Here is what we find. In fact there is substantially decreased athleticism in deep-sea fishes. Here on the Y axis, I've plotted enzyme power per gram of muscle. The enzyme in question is lactate dehydrogenase of the glycolytic pathway. That's the pathway that a fish depends on when it's undergoing bursts of activity during predator-prey interactions. Let me define the symbols here. The open squares, the highest activities, are from warm bodied fishes, tuna fishes. These open symbols are for hydrothermal vent fishes. All the filled symbols are for pelagic fishes collected at different depths. The species' depth of occurrence is the minimal depth at which it occurs. We can see among shallow organisms that there is a wide range of enzymatic power in a gram of muscle. In other words, there is a great range of athleticism among shallow-living species. Warm-bodied fishes have an enormously high metabolic rate. All of these enzymatic activities have been measured at a common temperature, at 10° C. If we were to ramp up the rates in warm-bodied fishes to 25 or 30 degrees, these rates would be perhaps 3000-4000 times higher than the rates that we find in a gram of muscle in some of the very watery deep-sea fishes. The most sluggish deep-sea fishes have only 5-10 units of activity compared to 1000 units in a rapidly swimming tuna fish. So there has been a tremendous reduction in locomotory activity with depth. What can we conclude from these patterns of enzymatic activity versus depth? Because there is a very strong correlation between oxygen consumption rate and the amount of enzyme power in the swimming muscle, the reductions that we find in oxygen consumption rate with depth are almost certainly due mostly to reduction in swimming power.

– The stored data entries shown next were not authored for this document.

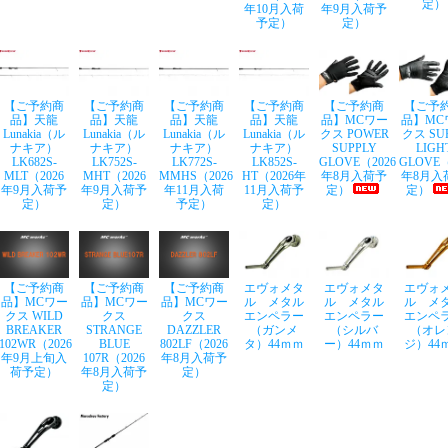
定）
年10月入荷
年9月入荷予
予定）
定）
【ご予約商
【ご予約商
【ご予約商
【ご予約商
【ご予約商
【ご予
品】天龍
品】天龍
品】天龍
品】天龍
品】MCワー
品】MC
Lunakia（ル
Lunakia（ル
Lunakia（ル
Lunakia（ル
クス POWER
クス SU
ナキア）
ナキア）
ナキア）
ナキア）
SUPPLY
LIGH
LK682S-
LK752S-
LK772S-
LK852S-
GLOVE（2026
GLOVE（
MLT（2026
MHT（2026
MMHS（2026
HT（2026年
年8月入荷予
年8月入
年9月入荷予
年9月入荷予
年11月入荷
11月入荷予
定）
定）
定）
定）
予定）
定）
【ご予約商
【ご予約商
【ご予約商
エヴォメタ
エヴォメタ
エヴォ
品】MCワー
品】MCワー
品】MCワー
ル メタル
ル メタル
ル メ
クス WILD
クス
クス
エンペラー
エンペラー
エンペ
BREAKER
STRANGE
DAZZLER
（ガンメ
（シルバ
（オレ
102WR（2026
BLUE
802LF（2026
タ）44ｍｍ
ー）44ｍｍ
ジ）44
年9月上旬入
107R（2026
年8月入荷予
荷予定）
年8月入荷予
定）
定）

One of the things that I haven't mentioned yet is the fact that muscle may be unique in this pattern of depth-related enzymatic activity. See the parallel dashed lines. They represent an envelope of values that we determined for enzymatic activity in brain tissue. There is no change in ATP generating power with depth. This is further evidence that there has been a specific reduction in the swimming power of these fishes as opposed to their mental power.